O objetivo destas é prover os equipamentos e implantá-los. Seu conhecimento está na tecnologia
em si e nas conexões/programações dos mesmos. Existem dois tipos de projetos: o conceitual e o
executivo. Ambos são calcados nas mesmas informações descritas acima. O conceitual aponta em
planta ou desenho, todos os pontos de equipamentos como sensores, câmeras e localização de suas
centrais. Muitos não distinguem o ângulo ou altura do equipamento como também não especificam
os caminhos e tipos de tubulação de infraestrutura necessária para a instalação. Neste caso, a
empresa instaladora será a responsáveis por determinar estes trajetos, muitas vezes necessitando
de um profissional especializado (engenheiro ou arquiteto) para materializar os caminhos físicos das
tubulações, suas bitolas e metragens que comportarão todo o cabeamento e pontos de energia
necessários para o funcionamento do sistema de segurança. Já o projeto executivo, aponta além das
infraestruturas necessárias, todos os pontos de equipamentos, alturas, ângulos de captação e,
muitas vezes o tipo de armário ou projeto do móvel onde ficarão acomodados os equipamentos e
suas centrais, no breaks, fontes de alimentação, etc.

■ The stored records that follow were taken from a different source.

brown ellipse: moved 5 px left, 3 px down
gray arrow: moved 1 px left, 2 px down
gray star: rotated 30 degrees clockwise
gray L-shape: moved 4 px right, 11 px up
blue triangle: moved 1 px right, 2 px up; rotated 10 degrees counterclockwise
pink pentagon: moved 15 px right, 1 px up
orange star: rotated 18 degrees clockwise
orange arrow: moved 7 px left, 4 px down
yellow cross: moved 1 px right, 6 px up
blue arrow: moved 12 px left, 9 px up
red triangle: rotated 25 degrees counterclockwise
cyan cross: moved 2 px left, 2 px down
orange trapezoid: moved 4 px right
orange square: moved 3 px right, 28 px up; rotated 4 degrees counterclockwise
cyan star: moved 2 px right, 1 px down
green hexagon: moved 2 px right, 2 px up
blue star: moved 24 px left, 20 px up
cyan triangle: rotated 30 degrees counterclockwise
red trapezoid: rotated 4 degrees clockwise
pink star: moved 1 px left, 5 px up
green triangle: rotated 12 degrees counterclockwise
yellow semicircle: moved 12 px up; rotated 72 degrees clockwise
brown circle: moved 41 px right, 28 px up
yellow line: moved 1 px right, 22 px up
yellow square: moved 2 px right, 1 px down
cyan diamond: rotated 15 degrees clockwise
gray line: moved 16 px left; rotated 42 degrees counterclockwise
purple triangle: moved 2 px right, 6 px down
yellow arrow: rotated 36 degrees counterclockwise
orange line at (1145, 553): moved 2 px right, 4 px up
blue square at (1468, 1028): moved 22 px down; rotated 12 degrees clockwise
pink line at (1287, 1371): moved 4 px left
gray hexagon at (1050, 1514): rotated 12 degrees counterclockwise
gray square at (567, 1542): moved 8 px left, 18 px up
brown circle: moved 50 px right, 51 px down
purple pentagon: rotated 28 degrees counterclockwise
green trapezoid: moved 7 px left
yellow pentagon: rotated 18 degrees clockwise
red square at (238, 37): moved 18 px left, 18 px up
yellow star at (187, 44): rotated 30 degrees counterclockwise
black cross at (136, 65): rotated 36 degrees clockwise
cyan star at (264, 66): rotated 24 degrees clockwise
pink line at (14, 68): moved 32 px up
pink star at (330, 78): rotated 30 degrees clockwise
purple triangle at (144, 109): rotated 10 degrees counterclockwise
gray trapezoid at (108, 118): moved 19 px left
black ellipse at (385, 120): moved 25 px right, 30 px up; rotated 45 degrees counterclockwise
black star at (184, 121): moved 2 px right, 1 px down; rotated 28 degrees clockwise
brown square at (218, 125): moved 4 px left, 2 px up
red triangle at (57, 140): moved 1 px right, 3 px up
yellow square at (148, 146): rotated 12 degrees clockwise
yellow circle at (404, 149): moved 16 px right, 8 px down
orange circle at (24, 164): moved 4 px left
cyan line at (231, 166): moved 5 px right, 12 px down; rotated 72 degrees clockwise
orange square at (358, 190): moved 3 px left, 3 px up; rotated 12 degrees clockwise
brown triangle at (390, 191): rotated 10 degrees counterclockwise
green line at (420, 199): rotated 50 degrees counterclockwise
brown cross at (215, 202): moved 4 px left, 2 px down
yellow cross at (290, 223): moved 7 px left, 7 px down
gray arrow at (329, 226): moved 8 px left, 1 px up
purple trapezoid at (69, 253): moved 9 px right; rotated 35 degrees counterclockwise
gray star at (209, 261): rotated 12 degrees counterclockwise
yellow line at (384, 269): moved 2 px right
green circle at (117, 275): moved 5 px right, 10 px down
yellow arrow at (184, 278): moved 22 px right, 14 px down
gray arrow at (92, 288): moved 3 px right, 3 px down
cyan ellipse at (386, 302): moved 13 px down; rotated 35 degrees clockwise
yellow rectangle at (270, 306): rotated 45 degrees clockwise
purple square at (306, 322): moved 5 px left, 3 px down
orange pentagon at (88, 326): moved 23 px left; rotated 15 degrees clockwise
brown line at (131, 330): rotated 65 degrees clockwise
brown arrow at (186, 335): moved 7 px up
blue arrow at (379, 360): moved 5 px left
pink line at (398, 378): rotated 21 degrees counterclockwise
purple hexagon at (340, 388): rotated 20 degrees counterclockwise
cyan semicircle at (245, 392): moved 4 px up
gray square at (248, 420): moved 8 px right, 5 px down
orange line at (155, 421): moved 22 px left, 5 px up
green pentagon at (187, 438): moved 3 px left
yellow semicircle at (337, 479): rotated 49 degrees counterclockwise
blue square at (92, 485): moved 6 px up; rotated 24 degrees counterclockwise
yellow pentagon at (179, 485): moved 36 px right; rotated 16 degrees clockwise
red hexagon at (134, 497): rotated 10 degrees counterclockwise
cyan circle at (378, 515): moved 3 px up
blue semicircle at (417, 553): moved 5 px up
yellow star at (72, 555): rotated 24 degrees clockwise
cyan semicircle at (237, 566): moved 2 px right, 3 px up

É parte integrante de um projeto executivo o memorial descritivo técnico, onde estarão descritas as
informações necessárias para o entendimento da instalação e a lista dos equipamentos, fiações e
acessórios com suas características técnicas e quantidades. Existe ainda um terceiro tipo de projeto
denominado semi-executivo. Este contempla a maioria dos itens do executivo, determinando os
caminhos prováveis das conexões e tubulações, porém sem especificar quantidade e seus trajetos
físicos finais. O projeto semi-executivo é o mais apropriado quando um prédio está ainda em fase de
criação, quando então, todas as infraestruturas (elétrica, hidráulica, lógica, etc.) serão projetadas
em conjunto, evitando-se complicações ou impossibilidades estruturais como o caso de
interferências eletromagnéticas passíveis de acontecer quando eletricidade e lógica compartilham
caminhos paralelos sem as devidas proteções.
Um projeto realizado por profissionais capacitados e experientes trará inúmeras vantagens desde a
redução de custos na implantação, como na otimização da operacionalidade, gestão, número
reduzido de agentes ou até na automação e eficiência de alertas.
Na maioria das vezes, um bom projeto terá seu custo amortizado em questão de meses devido a
otimização dos recursos, normalmente com equipamentos bem posicionados que oferecem dupla
função, como a redução em número de funcionários (uma conta sempre de custo permanente) e
pela pouca necessidade de manutenções preventivas ou reparadoras. Também ele balizará os
orçamentos de diferentes empresas, geralmente um pesadelo para quem irá adquirir, devido às
inúmeras propostas díspares apresentadas, ficando o cliente sem saber quem está certo. Na
verdade, nenhum deles pois, suas propostas não estão embasadas nos riscos e necessidades reais,
apenas na venda.
A segurança pode ser descrita como um jogo entre o bem e o mal onde o bem está sempre atuando
no preventivo, pensando antecipadamente nas possíveis ações do mal. Quanto mais eficiente for à
segurança menores as chances de ataque, menores as perdas e impactos em caso de ocorrência e
mais rápida será a recuperação à normalidade.
Mauro Nadruz - Gestor em Segurança da Activeguard, pós-graduado em gestão estratégica da segurança, analista e professor.